You glide from the kitchen,
make introductions,
speak my name, another name,
my name
like a kiss.

On the drive home to Berkeley,
fog staggers through the streets;
I slow, replay your voice,
find apology there.
The right fork, the right tone—
our mothers drilled us well.
Use this if you betray someone
but aren’t sure whom.

Fall 1988

Behind my knocks, your
tummy-laughing—
you hang up when I come in,
like a measuring tape
snapping back into place.
Looking down from your wall,
as if surprised to see us,
is a man realizing
that the stubby white cop
has decided to sic his dog on the crowd.
Someone captured them
on the road to Birmingham;
you and I were busy then,
sounding out, “See Spot run.”

An eight o’clock concert:
I wait outside in the drizzle—
at nine, I sell your ticket,
to save you thirty bucks.
You show up at nine-thirty (I learn
the next day);
what went to bed a favor
woke up paternal.
I suggest.

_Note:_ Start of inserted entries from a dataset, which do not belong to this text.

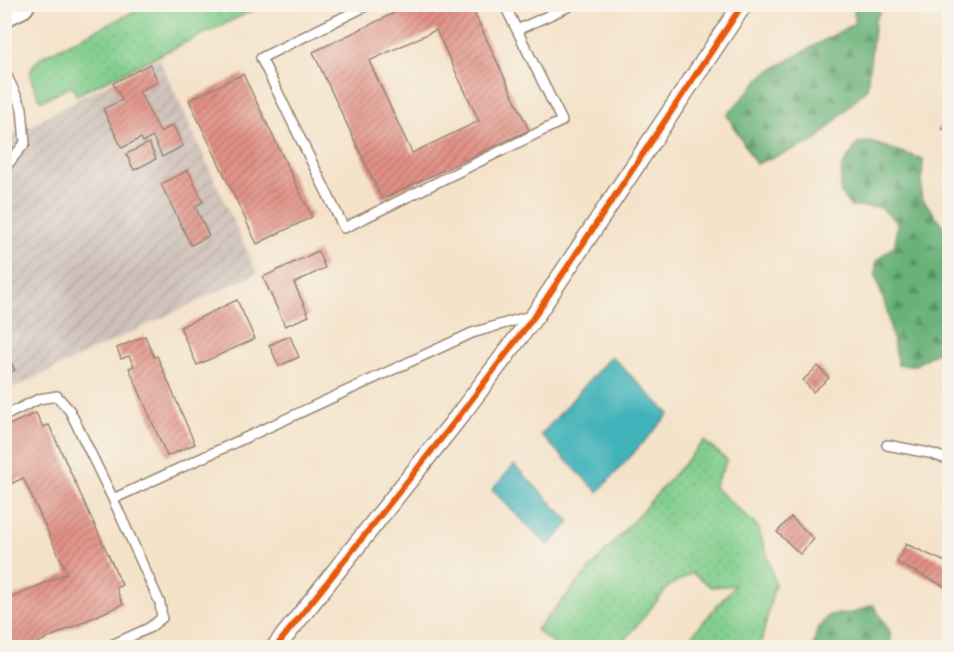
<svg xmlns="http://www.w3.org/2000/svg" width="954" height="652" font-family="Sriracha,sans-serif">
<style>
.industrial{fill:url(#industrial-furrows)}
.grass{fill:url(#grass-dots);stroke:#5e7c56;stroke-width:1.5}
.forest{fill:url(#forest-firs);stroke:#526e4b;stroke-width:1.5}
.water{fill:#41b2b9;stroke:#3e6e6c;stroke-width:1.5}
.building{fill:url(#building-hatch);fill-rule:evenodd}
.lines{fill:none;stroke-linecap:round;stroke-linejoin:round}
.service-casing{stroke:#988674;stroke-width:12}
.minor-casing{stroke:#988674;stroke-width:21}
.primary-casing{stroke:#988674;stroke-width:32}
.service{stroke:#fff;stroke-width:9}
.minor{stroke:#fff;stroke-width:18}
.primary{stroke:#fff;stroke-width:28}
.cycleway-casing{stroke:#f7f3e8;stroke-width:10}
.cycleway{stroke:#e8590c;stroke-width:6}
</style>
<defs>
<pattern id="industrial-furrows" width="10" height="10" patternUnits="userSpaceOnUse" patternTransform="scale(1.5)"><rect width="10" height="10" fill="#cec1ba"/><path d="M-1 1l2-2M0 10L10 0M9 11l2-2" fill="none" stroke="#b2a69f"/></pattern>
<pattern id="grass-dots" width="8" height="8" patternUnits="userSpaceOnUse" patternTransform="scale(1.5)"><rect width="8" height="8" fill="#81ce8d"/><path d="M2 2h.1M6 6h.1" fill="none" stroke="#70b179" stroke-width="1.8" stroke-linecap="round"/></pattern>
<pattern id="forest-firs" width="22" height="20" patternUnits="userSpaceOnUse" patternTransform="scale(1.5)"><rect width="22" height="20" fill="#68b178"/><path d="M5 1l3.5 6h-7zM16 11l3.5 6h-7z" fill="#579062"/></pattern>
<pattern id="building-hatch" width="6" height="6" patternUnits="userSpaceOnUse" patternTransform="scale(1.5)"><rect width="6" height="6" fill="#e19186"/><path d="M-1 1l2-2M0 6l6-6M5 7l2-2" fill="none" stroke="#b8776d"/></pattern>
</defs>
<rect width="100%" height="100%" fill="#f7f3e8"/>
<filter id="ink" filterUnits="userSpaceOnUse"><feTurbulence type="fractalNoise" baseFrequency=".0167" numOctaves="2"/><feDisplacementMap in="SourceGraphic" scale="12" xChannelSelector="R" yChannelSelector="G"/><feConvolveMatrix kernelMatrix="1 2 1 2 8 2 1 2 1" color-interpolation-filters="sRGB"/></filter>
<filter id="wash" filterUnits="userSpaceOnUse"><feTurbulence type="fractalNoise" baseFrequency=".008" numOctaves="4" result="noise"/><feDisplacementMap in="SourceGraphic" scale="24" xChannelSelector="R" yChannelSelector="G"/><feGaussianBlur stdDeviation="1.35" result="paint"/><feColorMatrix in="noise" values="0 0 0 0 0 0 0 0 0 0 0 0 0 0 0 0 0 1.4 0 .05"/><feComposite in="paint" operator="in"/></filter>
<g filter="url(#wash)">
<rect width="100%" height="100%" fill="#f4e2c9"/>
<path class="industrial" d="M159 58 257 273 5 392 4 141 74 101Z"/>
<path class="grass" d="M150 4 264 5 76 95 72 86 41 101C32 82 22 71 43 56Z
M704 441 727 460 714 487 758 527 768 558 775 584 760 647H682L735 585 711 587 692 573 669 586 619 647H557L536 630Z"/>
<path class="forest" d="M854 5H884L875 20 867 88 815 141 756 164 727 115 764 74 855 23Z
M870 142 923 159 921 197 949 233V348H943L915 365H898L887 311 876 277V261L895 245 897 222 880 207H851L840 192 842 167 858 143Z
M873 605 890 632 891 647H813L817 630 829 615 853 613Z"/>
<path class="water" d="M611 356 669 414 598 492 541 435Z
M514 465 570 522 549 546 492 490Z"/>
<g id="blocks">
<path class="building" d="M413 4H470L529 130 382 199 313 52ZM436 30 479 121 412 153 369 61Z
M150 64 158 82 139 91 160 132 173 125 183 146 162 157 153 137 143 142 141 138 122 148 103 109 122 100 113 83Z
M243 74 312 217 257 244 189 100Z
M949 108H950V131L942 129Z
M149 143 156 159 134 170 126 154Z
M188 170 203 202 195 206 209 236 191 245 161 184Z
M318 251 325 268 294 283 309 316 285 326 263 277Z
M237 300 255 339 197 365 180 327Z
M145 336 154 357 157 356 195 444 167 456 129 368 134 366 129 356 121 359 117 348Z
M290 336 299 357 279 366 269 345Z
M4 351 15 370 4 376Z
M818 366 829 378 813 392 803 380Z
M36 413 43 427 49 425 122 585 116 588 123 604 26 648H4V601L67 573 23 478 4 487V427Z
M791 517 814 539 800 554 777 532Z
M906 544 950 564V589L897 563Z"/>
</g>
</g>
<g filter="url(#ink)">
<use href="#blocks" fill-opacity="0" stroke="#988674" stroke-width="1.5"/>
<g class="lines">
<g class="service-casing">
<path id="service" d="M370 4 261 58 344 228 562 121 504 4
M517 30 574 4
M4 70 22 108 25 143 4 169
M4 416 39 399 57 396 70 411 113 499 160 603 162 618 149 628 105 648
M887 445 929 453 950 460
M113 499 472 333 530 316"/>
</g>
<g class="minor-casing">
<path id="minor" d="M275 648 460 415 536 314 743 4"/>
</g>
<g class="primary-casing">
<path id="primary" d="M4 12 20 4"/>
</g>
<use href="#service" class="service"/>
<use href="#minor" class="minor"/>
<use href="#primary" class="primary"/>
<g class="cycleway-casing">
<path id="cycleway" d="M275 648 460 415 536 314 743 4"/>
</g>
<use href="#cycleway" class="cycleway"/>
</g>
</g>
<rect width="954" height="652" fill="none" stroke="#f7f3e8" stroke-width="24"/>
</svg>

Make drugs legal,
cut crime in half;
you hear me stacking
young black bodies.
Misunderstandings
bloom and fade like chicken pox;
like the ten plagues in Egypt,
it is all foretold.

Spring 1989

At the Passover seder,
I chant Avadim hayinu;
Sunday mornings you sing
your own redemption songs.
I don’t want to be chosen
to be the sacrifice
the god of perfect black-ness
demands from his faithful.
I can’t go gently
like Isaac
or Jesus.
I curse you for not
fighting harder for me.

Spring 1990

My daughter’s birth breathes
very softly on our embers;
you appear on my doorstep, burdened
with gifts.
You hold her in your arms,
I hold you in my gaze;
for one clear moment
we share the same heart.

Fall 1991

On what’s becoming
our last night,
while our husbands pay the check,
and you and I stare
at the tea leaves in our cups,
I remember the woman in
Solomon’s story
whose child the wily king
threatened to split.
She said, “Let him live,
though it be apart from me,”
her unselfishness proving
they belonged together.

We walk in silence
to the empty parking lot;
the air smells like gasoline,
jasmine, dirt.
Then with one goodnight kiss,
I relinquish our twinship,
hoping thereby
to have it restored.

If not, I’ll freeze this picture
in my heart’s rear-view
mirror: Separate cars,
always bound
in opposite directions—
carrying us both
toward the same milk and honey,
the same
unborn place
that lies beyond counting.

Summer 1978

In the after-dinner cool,
your father helps you pack the car
for tomorrow’s drive
down to Washington, and Howard.
But a faraway sun
has melted your heart,
turned it to ink inside your fertile pen.
So while the two of you linger,
rearranging duffel bags,
you start shaping what you’ll write
about the women of Soweto,
in whose distant cries
you have found
your own voice.

For me, it’s five a.m.,
and morning crouches, panting,
ready to pounce
from behind the glowing hills.
I stoop in the dust
of the Upper Galilee
uproot small boulders, heave them
on a truck.
Years from now, while I’m sitting
in my dorm-room in Cambridge,
my small corner will be plowed
without a blade’s breaking.
But today, with slow steps,
I plant this field
in my head, store away
for leaner years
secret oceans of carrots.

Andrea Adam Brott’s work has appeared recently or is forthcoming in The Quarterly, New York Quarterly, Cimarron Review, Dominion Review, Calyx, The Cape Rock, and Rain City Review, and was one of the winners of the Anna Davidson Rosenberg Poetry Awards for poems on the Jewish experience. She also practices civil rights law in Berkeley, California. This poem is dedicated to C. L. P.